Aufgaben.
a – Zähle alle Adjektive auf, die im Text über Narzissmus in dem Satz stehen, der mit „Er verhält sich“ beginnt.
b – Schreibe aus dem Text über Narzissmus die Stelle zwischen „Aus psychologischer Sicht“ und „Leben als Erwachsener.“ einschließlich wortgetreu ab.

Lesetext.
Wie schafft jemand so etwas? Er verhält sich egozentrisch, ansprüchlich, arrogant, ausbeuterisch, eigenbrötlerisch und selbstsüchtig. Will er das? Merkt er es? Kann er die Wirkung erfassen? Wie lässt es sich erklären, dass ein Mensch so auftritt und wirkt?
Aus psychologischer Sicht lässt es sich so verstehen: Er wurde so, weil er in seinem bisherigen Leben keinen anderen Weg gefunden hat, ein irgendwann mal erlebtes Leid anders als auf diese Weise zu verarbeiten. Das Muster seiner Notbewältigung aus frühen Tagen – ich muss mich so organisieren, dass ich niemanden brauche – ist hyperstabil. Er benimmt sich immer noch so, wie er als Kind gelernt hat, seelisch zu überleben, obwohl er schon längst nicht mehr in der Ursprungsfamilie lebt, in der er großgeworden ist. Seine Vergangenheit ist nicht vergangen, sondern permanente Gegenwart. Die Software seiner Kindheit bestimmt das Leben als Erwachsener.
Wir Menschen sind seelische Überlebenskünstler. Das müssen wir auch sein, weil viele von uns unter ungünstigen Bedingungen großwerden, manchmal, ohne es zu merken. Wer in ungünstigen Umständen überlebt, bildet allerdings nicht unbedingt die Fähigkeiten aus, die es zu einem guten Leben braucht.
Überleben garantiert die Kunst im Umgang mit Unglück, aber nicht die Offenheit für Glück.
In diesem Buch geht es um die Form von seelischem Überleben, die man als Narzissmus bezeichnet. Deshalb wird es hilfreich sein, wenn ich Ihnen zunächst beschreibe, um welche Not es denn geht. Was erleben Kinder und bearbeiten es in der Folge so, dass dabei narzisstische Erlebens- und Verhaltensweisen herauskommen?
Der erste und besonders bittere Punkt ist, dass die Bedingungen, unter denen narzisstisches Leid gedeiht, so unscheinbar sind. Narzissmusfördernde Bedingungen sind deshalb in besonderem Maße schrecklich, weil sie dem ungeschulten Auge nicht als schrecklich auffallen. Wer seinem Kind eine Form von Beziehung zumutet, die es in narzisstische Nöte bringt, merkt das in der Regel nicht. Auch das Umfeld merkt es oft nicht. Ebenso wenig nehmen es die betroffenen Kinder unmittelbar als schlimm wahr. Das wäre anders, wenn die Kinder geschlagen würden oder andere Formen von Gewalt und Vernachlässigung zu sehen wären. Dann käme das Jugendamt. Aber nicht bei narzisstischer Erziehung! Das erzeugte Leid ist mit dem von körperlichen Gewalterfahrungen allerdings durchaus vergleichbar. Die blauen Flecke der Seele aufgrund von narzisstischem Missbrauch bleiben zunächst jedoch unsichtbar.

(Bilder menschlicher Körperhaltungen mit Koordinaten)
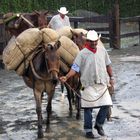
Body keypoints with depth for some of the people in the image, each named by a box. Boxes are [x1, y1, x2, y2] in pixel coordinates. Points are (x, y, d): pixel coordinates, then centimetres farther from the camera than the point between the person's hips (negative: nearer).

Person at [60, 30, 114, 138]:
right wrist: (66, 77, -23)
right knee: (88, 107, 0)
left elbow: (108, 65, 18)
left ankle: (99, 124, 23)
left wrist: (111, 78, 15)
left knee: (106, 105, 1)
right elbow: (75, 68, -9)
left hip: (102, 84, 4)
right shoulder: (82, 54, -6)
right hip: (89, 85, -4)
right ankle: (88, 130, 13)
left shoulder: (102, 50, 7)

Lösungen je Aufgabe.
a – egozentrisch, ansprüchlich, arrogant, ausbeuterisch, eigenbrötlerisch, selbstsüchtig

b –
Aus psychologischer Sicht lässt es sich so verstehen: Er wurde so, weil er in seinem bisherigen Leben keinen anderen Weg gefunden hat, ein irgendwann mal erlebtes Leid anders als auf diese Weise zu verarbeiten. Das Muster seiner Notbewältigung aus frühen Tagen – ich muss mich so organisieren, dass ich niemanden brauche – ist hyperstabil. Er benimmt sich immer noch so, wie er als Kind gelernt hat, seelisch zu überleben, obwohl er schon längst nicht mehr in der Ursprungsfamilie lebt, in der er großgeworden ist. Seine Vergangenheit ist nicht vergangen, sondern permanente Gegenwart. Die Software seiner Kindheit bestimmt das Leben als Erwachsener.